DATA SHOWN –

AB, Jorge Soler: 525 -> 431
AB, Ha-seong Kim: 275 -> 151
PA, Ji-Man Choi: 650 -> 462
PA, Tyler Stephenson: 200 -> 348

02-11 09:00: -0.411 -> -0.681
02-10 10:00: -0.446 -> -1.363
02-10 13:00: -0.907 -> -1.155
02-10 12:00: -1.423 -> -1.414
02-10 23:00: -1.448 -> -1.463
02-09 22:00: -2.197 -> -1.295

==

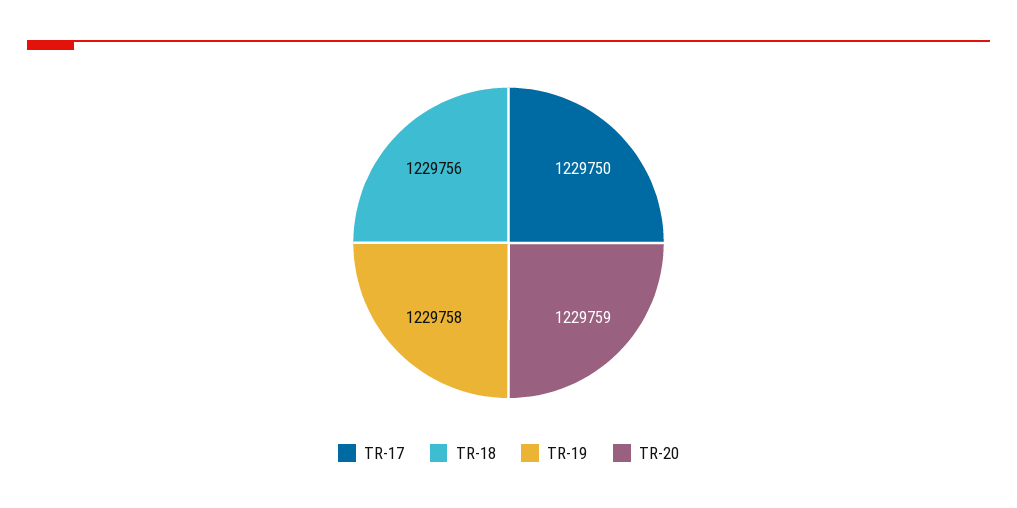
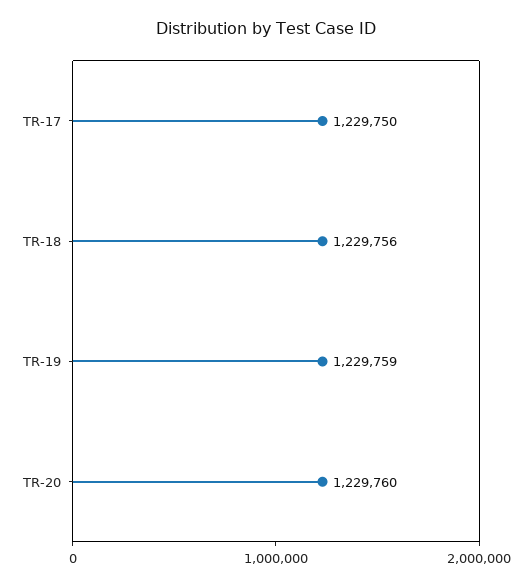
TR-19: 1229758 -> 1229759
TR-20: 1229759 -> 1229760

---

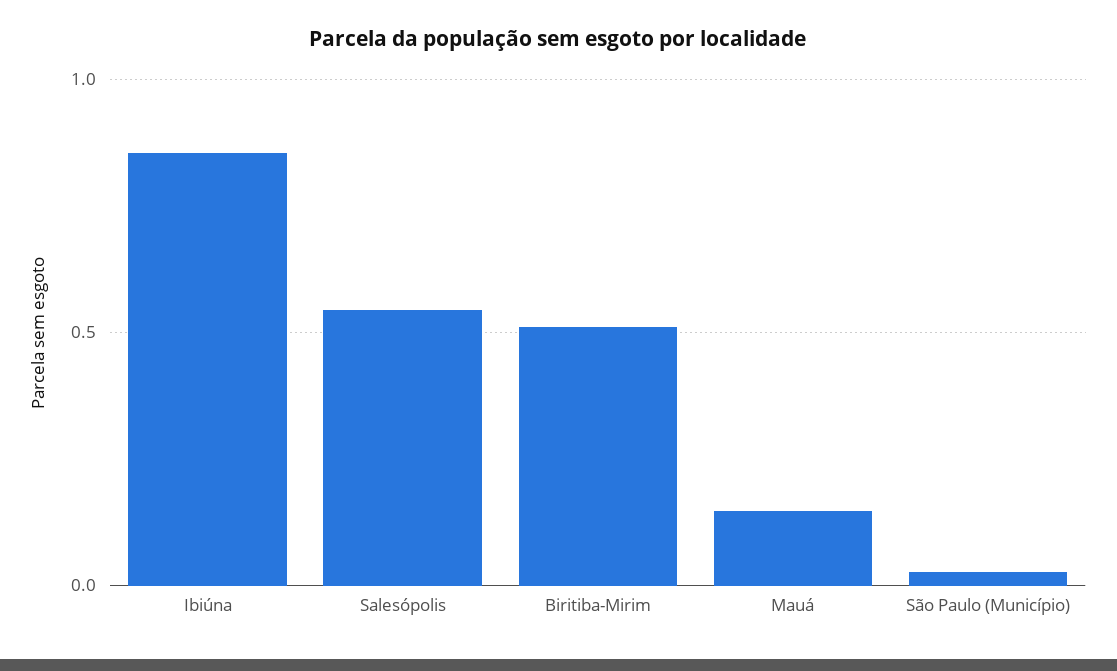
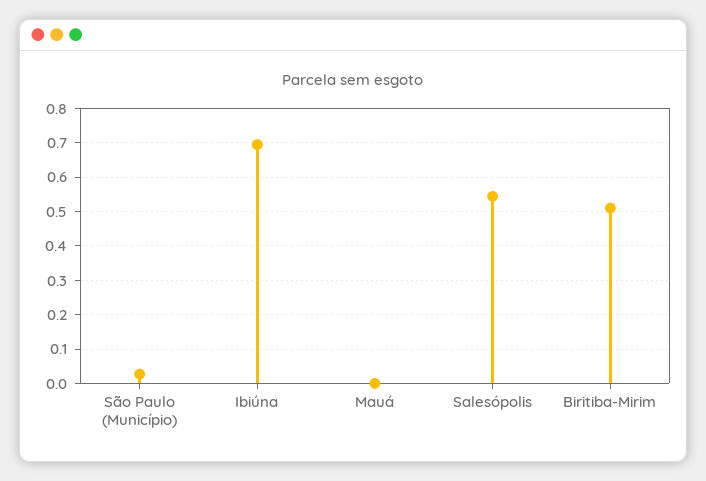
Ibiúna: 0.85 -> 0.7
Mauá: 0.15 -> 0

YOUR ASSIGNMENT – Would you print exactly and only the lines of the material above that run from the line with "AB, Jorge Soler: 525 -> 431" through the line with "02-09 22:00: -2.197 -> -1.295", both included?

RESPONSE –
AB, Jorge Soler: 525 -> 431
AB, Ha-seong Kim: 275 -> 151
PA, Ji-Man Choi: 650 -> 462
PA, Tyler Stephenson: 200 -> 348

02-11 09:00: -0.411 -> -0.681
02-10 10:00: -0.446 -> -1.363
02-10 13:00: -0.907 -> -1.155
02-10 12:00: -1.423 -> -1.414
02-10 23:00: -1.448 -> -1.463
02-09 22:00: -2.197 -> -1.295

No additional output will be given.